## Recorded data
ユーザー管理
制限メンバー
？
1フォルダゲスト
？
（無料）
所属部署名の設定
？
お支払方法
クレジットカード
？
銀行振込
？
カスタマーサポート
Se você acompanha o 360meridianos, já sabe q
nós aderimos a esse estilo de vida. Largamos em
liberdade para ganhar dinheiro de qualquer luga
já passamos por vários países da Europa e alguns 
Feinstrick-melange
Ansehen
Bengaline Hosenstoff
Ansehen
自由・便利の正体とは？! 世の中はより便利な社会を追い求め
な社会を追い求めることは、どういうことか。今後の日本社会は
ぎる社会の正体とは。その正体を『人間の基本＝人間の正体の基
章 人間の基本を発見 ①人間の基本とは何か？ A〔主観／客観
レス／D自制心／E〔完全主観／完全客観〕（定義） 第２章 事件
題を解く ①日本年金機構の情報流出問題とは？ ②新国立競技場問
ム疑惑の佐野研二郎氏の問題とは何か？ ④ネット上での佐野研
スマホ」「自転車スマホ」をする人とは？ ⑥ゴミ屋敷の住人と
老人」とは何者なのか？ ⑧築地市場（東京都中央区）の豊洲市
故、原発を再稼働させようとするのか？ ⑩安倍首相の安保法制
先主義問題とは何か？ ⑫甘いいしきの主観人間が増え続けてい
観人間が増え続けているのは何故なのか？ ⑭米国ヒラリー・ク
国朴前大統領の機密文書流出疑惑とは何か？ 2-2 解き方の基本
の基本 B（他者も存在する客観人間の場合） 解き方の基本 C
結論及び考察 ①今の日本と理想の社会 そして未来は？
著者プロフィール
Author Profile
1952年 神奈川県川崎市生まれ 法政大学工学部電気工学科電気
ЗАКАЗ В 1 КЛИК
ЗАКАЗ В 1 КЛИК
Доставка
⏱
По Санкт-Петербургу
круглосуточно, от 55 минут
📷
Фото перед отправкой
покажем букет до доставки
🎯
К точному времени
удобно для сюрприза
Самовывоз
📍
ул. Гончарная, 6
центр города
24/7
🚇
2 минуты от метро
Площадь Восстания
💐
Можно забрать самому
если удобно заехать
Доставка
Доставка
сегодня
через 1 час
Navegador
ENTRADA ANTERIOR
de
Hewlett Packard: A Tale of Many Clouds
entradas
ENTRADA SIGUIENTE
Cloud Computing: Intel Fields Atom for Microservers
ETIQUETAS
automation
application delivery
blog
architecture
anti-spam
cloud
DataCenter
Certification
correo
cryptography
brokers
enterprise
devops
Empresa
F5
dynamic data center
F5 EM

## Brief
Reproduce every line of the records above word for word, keeping the original order and line breaks.

## Answer to this task
ユーザー管理
制限メンバー
？
1フォルダゲスト
？
（無料）
所属部署名の設定
？
お支払方法
クレジットカード
？
銀行振込
？
カスタマーサポート
Se você acompanha o 360meridianos, já sabe q
nós aderimos a esse estilo de vida. Largamos em
liberdade para ganhar dinheiro de qualquer luga
já passamos por vários países da Europa e alguns 
Feinstrick-melange
Ansehen
Bengaline Hosenstoff
Ansehen
自由・便利の正体とは？! 世の中はより便利な社会を追い求め
な社会を追い求めることは、どういうことか。今後の日本社会は
ぎる社会の正体とは。その正体を『人間の基本＝人間の正体の基
章 人間の基本を発見 ①人間の基本とは何か？ A〔主観／客観
レス／D自制心／E〔完全主観／完全客観〕（定義） 第２章 事件
題を解く ①日本年金機構の情報流出問題とは？ ②新国立競技場問
ム疑惑の佐野研二郎氏の問題とは何か？ ④ネット上での佐野研
スマホ」「自転車スマホ」をする人とは？ ⑥ゴミ屋敷の住人と
老人」とは何者なのか？ ⑧築地市場（東京都中央区）の豊洲市
故、原発を再稼働させようとするのか？ ⑩安倍首相の安保法制
先主義問題とは何か？ ⑫甘いいしきの主観人間が増え続けてい
観人間が増え続けているのは何故なのか？ ⑭米国ヒラリー・ク
国朴前大統領の機密文書流出疑惑とは何か？ 2-2 解き方の基本
の基本 B（他者も存在する客観人間の場合） 解き方の基本 C
結論及び考察 ①今の日本と理想の社会 そして未来は？
著者プロフィール
Author Profile
1952年 神奈川県川崎市生まれ 法政大学工学部電気工学科電気
ЗАКАЗ В 1 КЛИК
ЗАКАЗ В 1 КЛИК
Доставка
⏱
По Санкт-Петербургу
круглосуточно, от 55 минут
📷
Фото перед отправкой
покажем букет до доставки
🎯
К точному времени
удобно для сюрприза
Самовывоз
📍
ул. Гончарная, 6
центр города
24/7
🚇
2 минуты от метро
Площадь Восстания
💐
Можно забрать самому
если удобно заехать
Доставка
Доставка
сегодня
через 1 час
Navegador
ENTRADA ANTERIOR
de
Hewlett Packard: A Tale of Many Clouds
entradas
ENTRADA SIGUIENTE
Cloud Computing: Intel Fields Atom for Microservers
ETIQUETAS
automation
application delivery
blog
architecture
anti-spam
cloud
DataCenter
Certification
correo
cryptography
brokers
enterprise
devops
Empresa
F5
dynamic data center
F5 EM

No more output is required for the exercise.